··· Data supplied ···
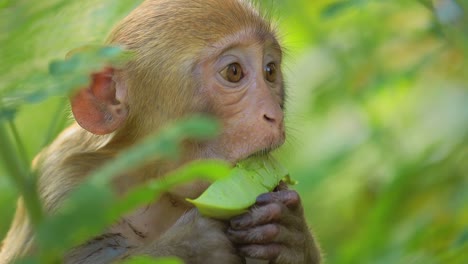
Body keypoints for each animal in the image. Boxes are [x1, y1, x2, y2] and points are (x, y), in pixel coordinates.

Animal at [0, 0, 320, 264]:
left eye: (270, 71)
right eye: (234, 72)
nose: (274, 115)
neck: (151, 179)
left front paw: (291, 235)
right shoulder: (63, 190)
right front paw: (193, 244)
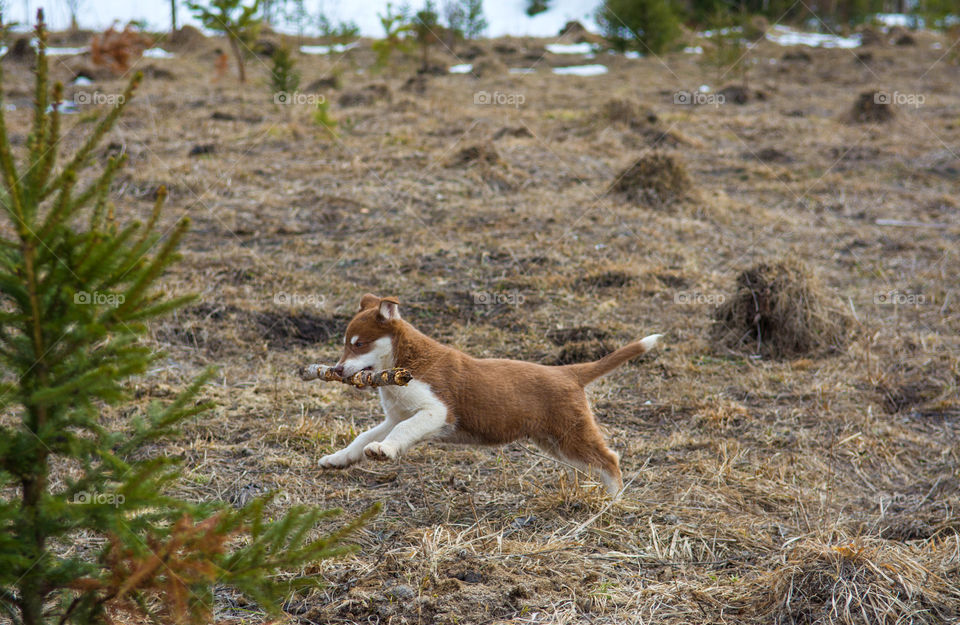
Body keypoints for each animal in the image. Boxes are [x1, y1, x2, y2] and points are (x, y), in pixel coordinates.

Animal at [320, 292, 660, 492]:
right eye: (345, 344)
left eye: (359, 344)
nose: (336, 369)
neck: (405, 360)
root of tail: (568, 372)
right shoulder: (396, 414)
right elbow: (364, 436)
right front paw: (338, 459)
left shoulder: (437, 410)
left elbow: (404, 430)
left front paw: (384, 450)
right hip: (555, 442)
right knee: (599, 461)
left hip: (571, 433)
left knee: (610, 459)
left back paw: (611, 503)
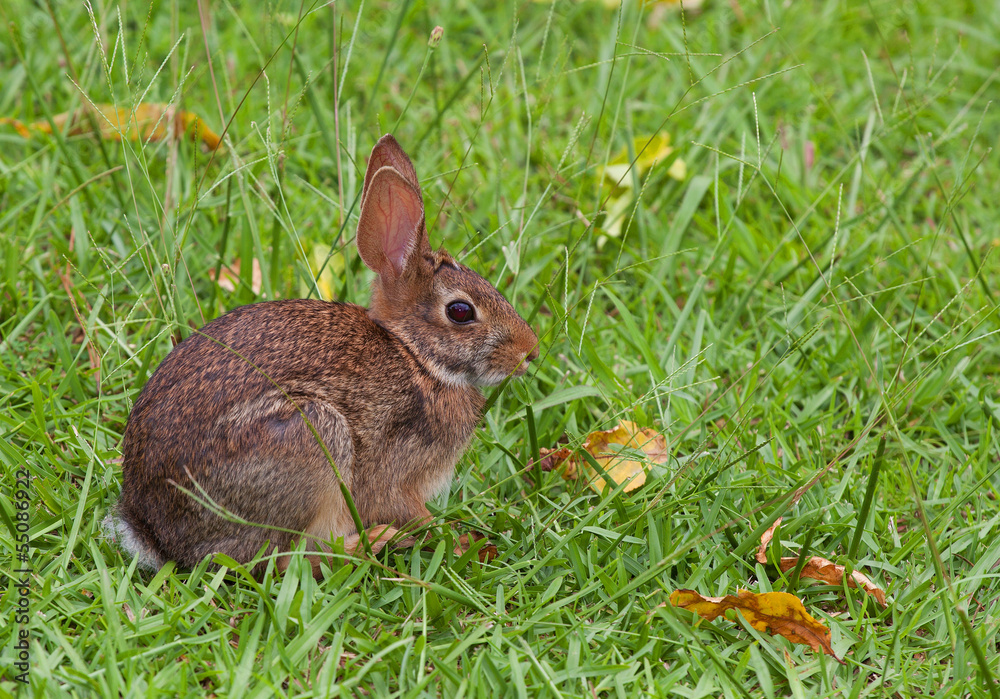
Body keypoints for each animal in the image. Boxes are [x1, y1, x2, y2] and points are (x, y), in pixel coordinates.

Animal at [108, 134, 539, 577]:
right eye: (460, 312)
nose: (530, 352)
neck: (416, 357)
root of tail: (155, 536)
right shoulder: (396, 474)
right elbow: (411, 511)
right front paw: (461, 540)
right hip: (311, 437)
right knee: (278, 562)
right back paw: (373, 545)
···
··· Data supplied ···
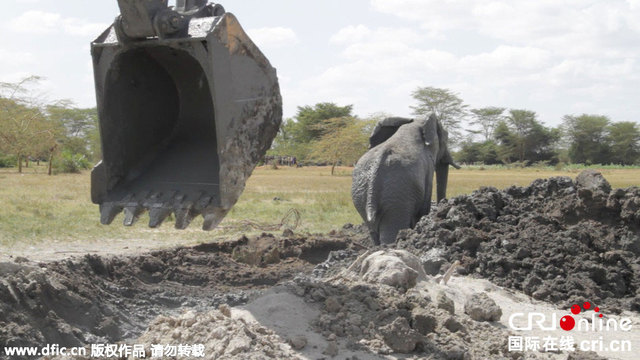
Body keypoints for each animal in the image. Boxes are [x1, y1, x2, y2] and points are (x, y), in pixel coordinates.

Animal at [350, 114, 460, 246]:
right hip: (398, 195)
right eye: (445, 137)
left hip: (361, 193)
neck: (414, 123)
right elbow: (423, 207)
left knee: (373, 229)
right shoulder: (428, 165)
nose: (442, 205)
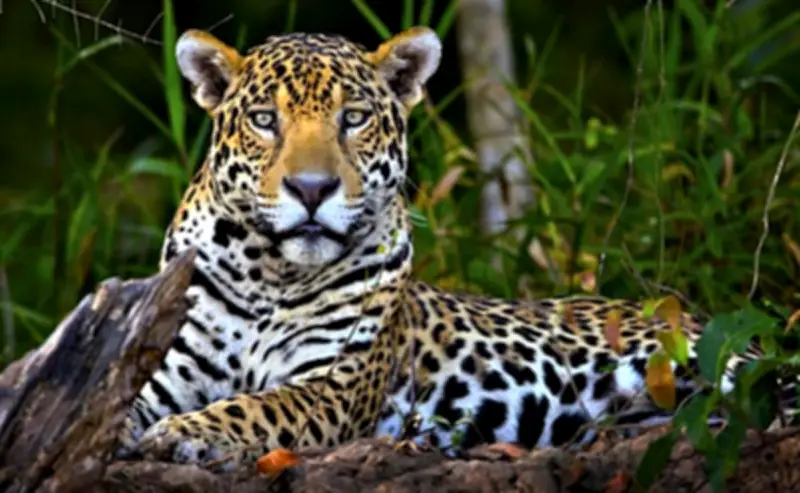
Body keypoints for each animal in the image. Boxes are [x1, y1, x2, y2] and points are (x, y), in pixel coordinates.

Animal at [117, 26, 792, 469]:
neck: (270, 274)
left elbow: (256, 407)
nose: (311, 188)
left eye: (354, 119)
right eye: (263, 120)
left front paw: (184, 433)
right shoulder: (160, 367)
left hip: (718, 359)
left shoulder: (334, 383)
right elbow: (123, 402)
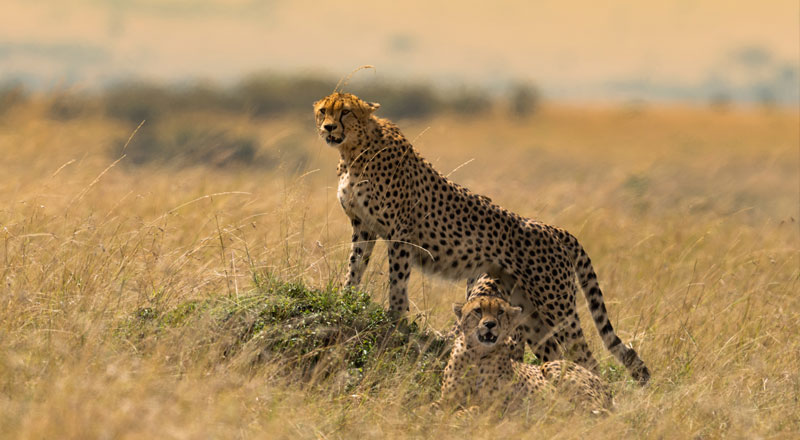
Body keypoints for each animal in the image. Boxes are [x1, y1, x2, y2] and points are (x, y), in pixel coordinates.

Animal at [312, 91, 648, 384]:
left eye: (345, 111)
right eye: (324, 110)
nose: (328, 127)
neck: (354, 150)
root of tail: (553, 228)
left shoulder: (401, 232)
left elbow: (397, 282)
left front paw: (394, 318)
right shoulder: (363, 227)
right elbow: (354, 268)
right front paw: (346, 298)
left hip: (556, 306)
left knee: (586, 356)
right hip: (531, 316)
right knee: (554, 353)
···
··· Data supplied ···
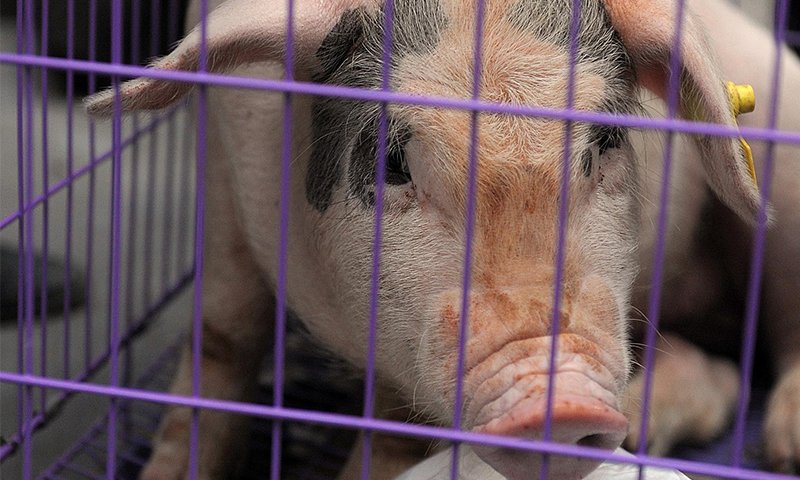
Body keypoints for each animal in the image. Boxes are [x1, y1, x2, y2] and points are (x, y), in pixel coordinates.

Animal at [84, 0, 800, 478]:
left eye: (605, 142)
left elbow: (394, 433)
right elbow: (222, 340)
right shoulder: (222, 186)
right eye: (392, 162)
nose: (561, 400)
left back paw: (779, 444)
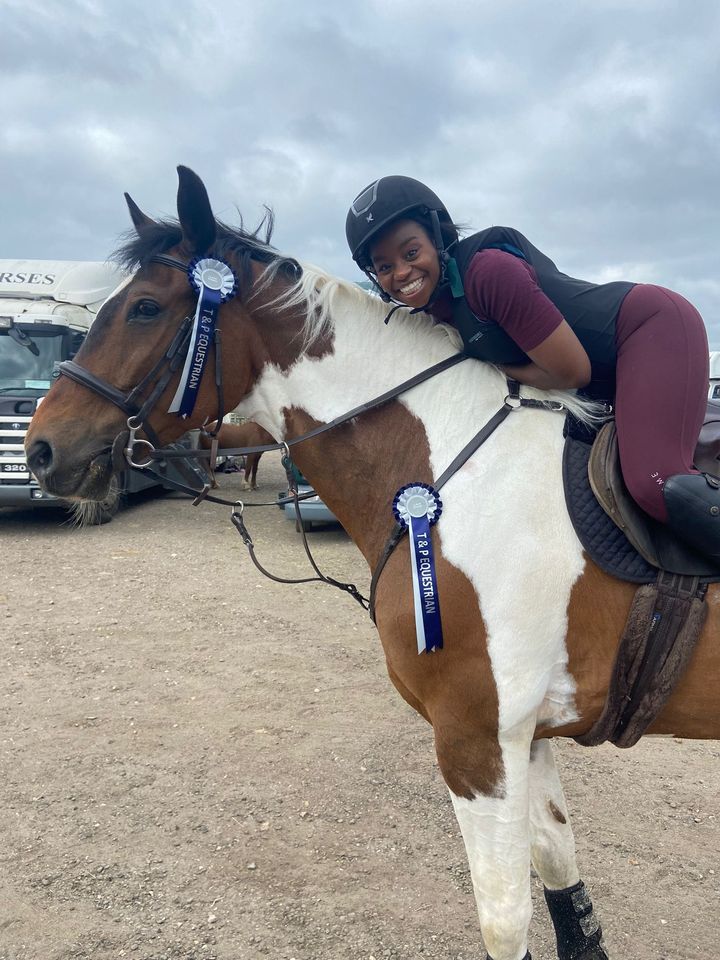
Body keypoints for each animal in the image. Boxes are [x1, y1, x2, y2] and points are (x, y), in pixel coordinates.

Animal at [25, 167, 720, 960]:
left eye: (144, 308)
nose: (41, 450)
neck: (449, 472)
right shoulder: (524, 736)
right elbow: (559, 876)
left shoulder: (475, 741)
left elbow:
···
● Task to carry out:
Copy word for word the lines above, starting at the line containing "left knee: (373, 229)" and ending at the line containing "right elbow: (123, 402)", inclusive, with no pictures.

● Answer below:
left knee: (373, 229)
right shoulder: (428, 165)
nose: (442, 205)
Body keypoints for each animal in the image. Boxes are [x1, y1, x2, y2] and points are (x, y), in pixel coordinates.

Animal at [117, 26, 792, 469]:
neck: (270, 274)
left elbow: (256, 407)
nose: (311, 188)
left eye: (354, 119)
right eye: (263, 120)
left front paw: (184, 433)
right shoulder: (160, 367)
left hip: (718, 359)
left shoulder: (334, 383)
right elbow: (123, 402)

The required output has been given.